C. M. ? Io non sono un architetto, né ho seguito degli studi particolari di architettura sacra. Posso solo parlare della mia esperienza come Vescovo diocesano in due Diocesi, in Cile, che sono state colpite dal terremoto nel 1985. Mi assunsi il compito di ricostruire più di 50 chiese che erano state messe fuori uso dal terremoto. Non esiste uno “stile cattolico”. Vi sono diversi stili: quello della prima cristianità, altri come il romanico, l’ogivale, il gotico e il barccco; un altro stile è quello detto “moderno”. Io ammiro Matisse, Gaudi e la chiesa di Ronchamp, come quella dell’abbazia di La Condes, a Santiago del Cile, il mio paese. Capisco che noi abbiamo a che fare con gusti e sensibilità diverse e che uno stile particolare può produrre effetti diversi su persone diverse. Tuttavia, vi sono certi criterii, contenuti nell’Istruzione Generale del Messale Romano, che dovrebbero essere tenute in conto al momento della costruzione di una nuova chiesa: il posto centrale dell’altare, il posto della cattedra per la proclamazione della Parola di Dio, il posto di rilievo e visibile per il Santo Sacramento, una dimensione sufficientemente ampia, ecc. Non vi sono delle soluzioni facili per questo problema: fattori differenti entrano in gioco, come la competenza architettonica, ma anche un acuto senso delle celebrazioni liturgiche, che spesso manca negli architetti cattolici. Ogni progetto per la costruzione di una nuova chiesa dovrebbe essere uno sforzo congiunto degli architetti, dei preti e dei fedeli, e dovrebbe riflettere i principii teologici della sacra liturgia. Di conseguenza non si può presupporre che ogni progetto sia buono solo perché è “moderno”, né si deve rigettare un progetto “moderno” quando rispetta le norme fondamentali della liturgia.

L. M. ? Nel corso degli ultimi anni, Lei ha avuto occasione di celebrare in pubblico le Messa tradizionale. Può confidarci le sue impressioni?
C. M. ? La mia ordinazione e la mia prima Messa sono state celebrate entrambe col rito di San Pio V. Dopo 15 anni di sacerdozio ho smesso la celebrazione della Messa secondo il rito antico, quando il Papa Paolo VI ha promulgato la riforma liturgica. Devo ammettere, tuttavia, che non ho alcuna difficoltà col nuovo Ordo di Paolo VI.
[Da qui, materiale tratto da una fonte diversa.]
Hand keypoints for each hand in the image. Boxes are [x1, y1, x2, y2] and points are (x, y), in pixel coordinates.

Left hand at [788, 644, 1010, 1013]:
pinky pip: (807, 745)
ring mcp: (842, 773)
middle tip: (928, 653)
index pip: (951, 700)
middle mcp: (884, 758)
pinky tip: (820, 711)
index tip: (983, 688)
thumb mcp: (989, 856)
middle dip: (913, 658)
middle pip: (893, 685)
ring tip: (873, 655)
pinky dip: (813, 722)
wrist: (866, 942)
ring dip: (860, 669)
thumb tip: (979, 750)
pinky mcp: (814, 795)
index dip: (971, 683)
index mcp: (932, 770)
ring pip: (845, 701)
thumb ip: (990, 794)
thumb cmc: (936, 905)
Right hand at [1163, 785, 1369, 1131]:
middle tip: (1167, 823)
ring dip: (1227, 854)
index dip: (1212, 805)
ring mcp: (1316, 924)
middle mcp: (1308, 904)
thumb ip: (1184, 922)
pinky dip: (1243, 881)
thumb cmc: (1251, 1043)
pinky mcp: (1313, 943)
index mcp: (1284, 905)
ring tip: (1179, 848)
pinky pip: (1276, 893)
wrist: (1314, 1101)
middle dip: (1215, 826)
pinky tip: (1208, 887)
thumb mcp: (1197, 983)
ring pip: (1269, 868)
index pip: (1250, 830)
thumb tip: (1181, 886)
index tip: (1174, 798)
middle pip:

Dopo il mio trasferimento a Roma, su invito di gruppi cattolici tradizionalisti, ho celebrato occasionalmente la Santa Messa e svolto altre cerimonie liturgiche con il rito antico. L’ho fatto in tutta semplicità, riandando ai miei primi anni da prete, quando celebravo col rito antico, che ricordavo molto bene. Devo confessare che io amo molto pregare in latino, perché in questa lingua le preghiere del Messale Romano sono più penetranti e trasmettono un messaggio semplice, ma sostanziale, a differenza delle traduzioni moderne che sono sia scorrette, sia, sfortunatamente, infedeli rispetto al testo originale.
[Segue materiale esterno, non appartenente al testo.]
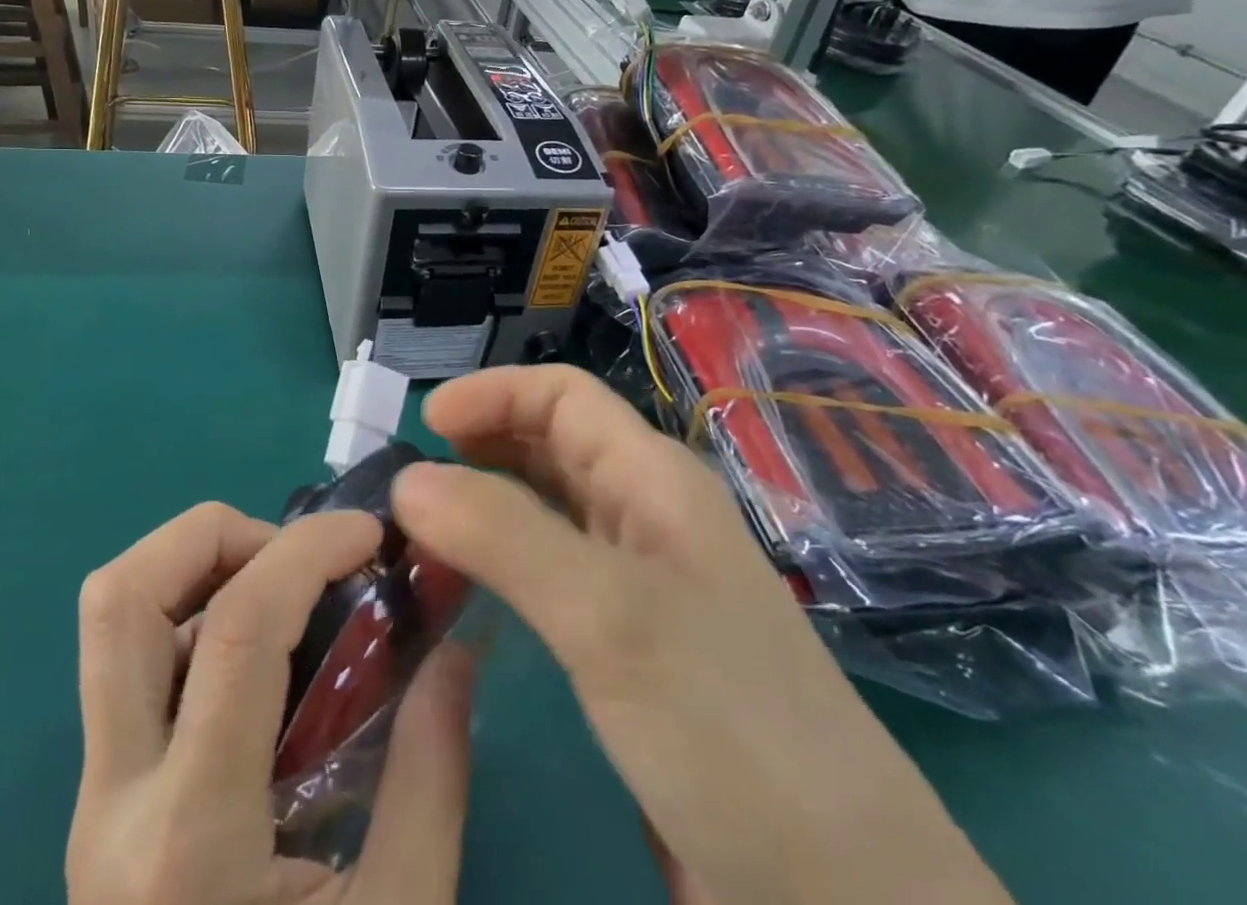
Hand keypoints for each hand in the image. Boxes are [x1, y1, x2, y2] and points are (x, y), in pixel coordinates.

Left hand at [69, 503, 473, 904]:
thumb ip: (430, 780)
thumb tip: (453, 654)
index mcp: (189, 840)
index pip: (232, 631)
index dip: (306, 550)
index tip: (370, 533)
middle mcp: (111, 801)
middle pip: (119, 596)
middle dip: (214, 535)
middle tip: (296, 558)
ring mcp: (90, 801)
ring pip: (110, 618)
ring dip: (197, 567)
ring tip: (281, 594)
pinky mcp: (97, 803)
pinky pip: (130, 662)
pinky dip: (195, 617)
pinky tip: (263, 662)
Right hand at [392, 368, 1012, 904]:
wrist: (841, 898)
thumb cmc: (728, 726)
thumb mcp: (608, 615)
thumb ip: (504, 536)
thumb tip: (405, 480)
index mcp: (654, 479)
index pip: (564, 395)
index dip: (494, 392)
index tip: (426, 424)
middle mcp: (646, 513)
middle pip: (552, 442)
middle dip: (482, 441)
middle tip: (412, 475)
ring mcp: (639, 580)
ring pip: (546, 506)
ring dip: (485, 499)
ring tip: (422, 525)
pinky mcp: (627, 642)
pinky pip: (549, 569)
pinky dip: (500, 558)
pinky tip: (466, 585)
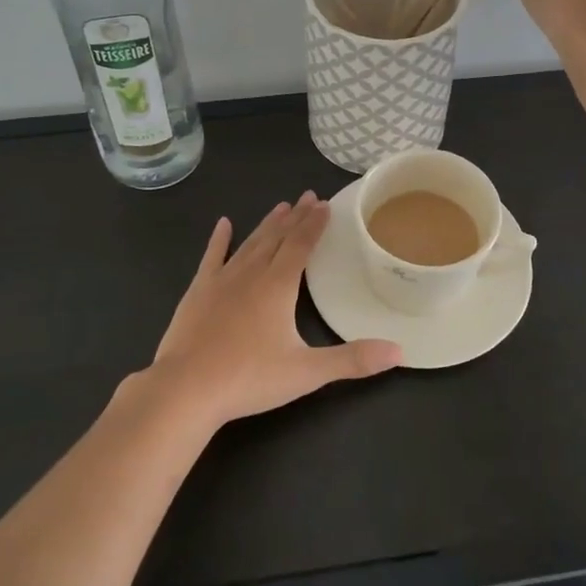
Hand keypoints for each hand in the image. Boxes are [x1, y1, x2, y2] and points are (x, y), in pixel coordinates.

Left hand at [146, 193, 400, 426]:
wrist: (185, 389)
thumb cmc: (249, 378)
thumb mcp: (307, 372)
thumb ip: (353, 360)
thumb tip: (400, 352)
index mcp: (278, 286)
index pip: (301, 245)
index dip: (314, 224)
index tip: (325, 204)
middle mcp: (251, 273)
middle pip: (277, 237)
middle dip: (295, 217)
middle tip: (308, 197)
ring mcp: (221, 280)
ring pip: (249, 243)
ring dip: (267, 224)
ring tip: (280, 207)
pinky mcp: (197, 292)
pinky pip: (211, 257)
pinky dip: (219, 240)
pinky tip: (223, 224)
L. M. ? Che ne pensa della sparizione quasi totale del canto Gregoriano dalla liturgia?
C. M. ? E’ evidente che la sparizione del canto Gregoriano rappresenta uno spiacevole impoverimento della liturgia, come la sparizione quasi completa del latino, che è l’insostituibile fondamento della musica gregoriana. La bellezza di queste melodie, per secoli parte integrante dei testi liturgici del rito romano, affascina anche coloro che non hanno familiarità con il latino e con la musica gregoriana.
In Vaticano, quando il Santo Padre presiede alle cerimonie di beatificazione o di canonizzazione, parti dell’ordinario della Messa sono ancora cantate in gregoriano, e sono numerosi coloro fra i presenti che riescono a seguire queste centenarie melodie, anche se non sempre sono eseguite con lo stile solenne e impersonale caratteristico di una musica che non è stata creata per polarizzare l’attenzione sull’abilità di un cantore o per diventare una prestazione in cui l’individuo prende il sopravvento sulla comunità che canta e che prega.